Sunday, August 8, 2010

Gone Black..and Back.

I wanted to touch on a subject that I have both avoided talking about at all here even in passing as well as with hubby in my recounting of my errant past.

It seems a fairly common theme in "hot wife blogs" and "cuckold blogs" and even in "infidelity blogs". The idea of taking cheating to 'trade up' ones sexual partner for someone of a more gifted endowment. This leads, I think naturally and disturbingly racially tinged to a discussion of BBC as it is called for Big Black Cock.

Now in general I don't think my pussy is particularly sensitive to skin tone as it doesn't have receptors for that, but....as more than one comedian has hinted, "If you are going to believe the stereotypes, believe it ALL!"

So I was surfing along and ran across this post on The Little White Cuckold about why one should seek out a black man as the ultimate in both fulfilling the fantasy and the reality of the whole cuckold experience. Although it seems a little over the top in tone, it probably would appeal to most cuckolds and their wives to have such an experience.

It pings away at out societal consciences on race, taboo, size and all the rest of it.

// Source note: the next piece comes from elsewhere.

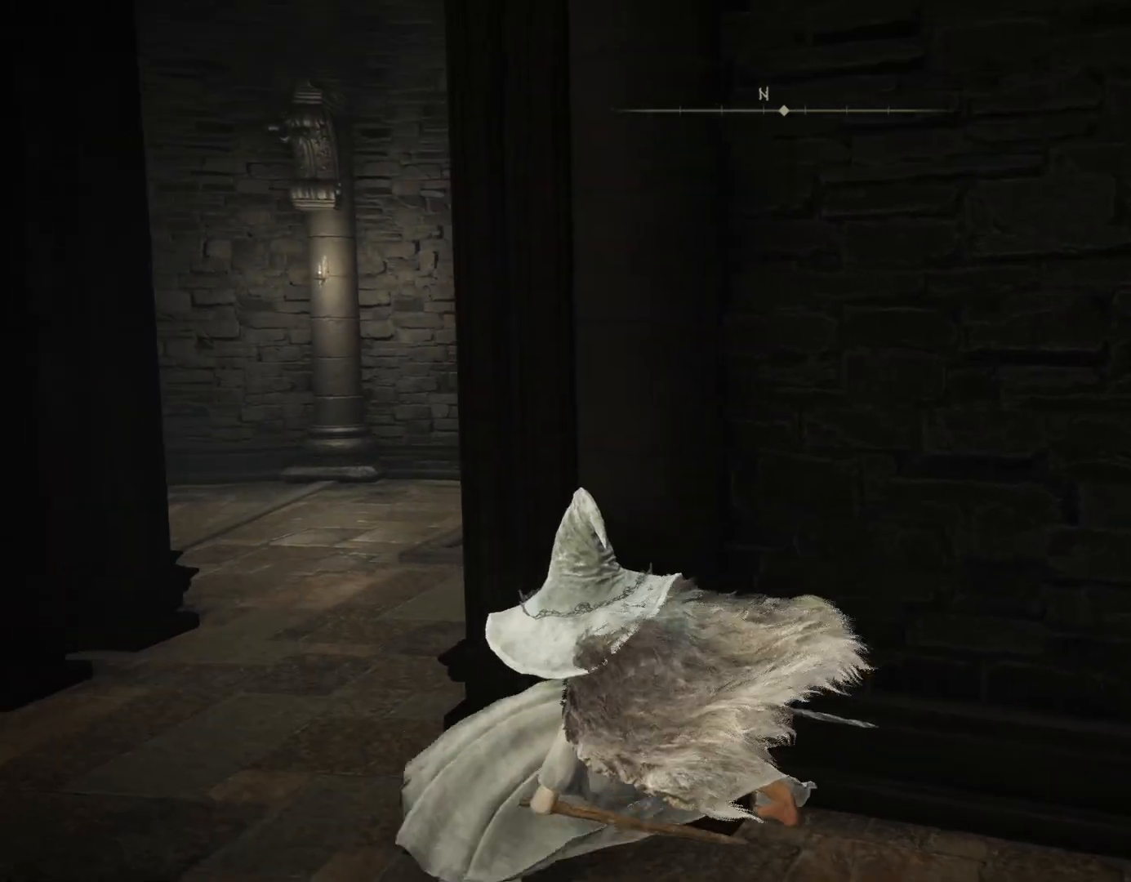
{"buttons": [], "left_stick": "center", "right_stick": "center", "events": [[17, "right_stick", "down-right"], [267, "right_stick", "right"], [433, "right_stick", "center"]]}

So would husband in his fevered imagination be able to be handle being cucked by a big black bull. I would think so. Would he prefer that? Hard to say..he isn't one to express racist views and I wonder if feeding the stereotype by feeding a big black cock into his willing white slut wife would seem a bit racial to him so I think it would be hard to articulate in those terms. If he caught a black client of his checking me out I think he would be just as turned on and maybe more so for the guilty racial tinge.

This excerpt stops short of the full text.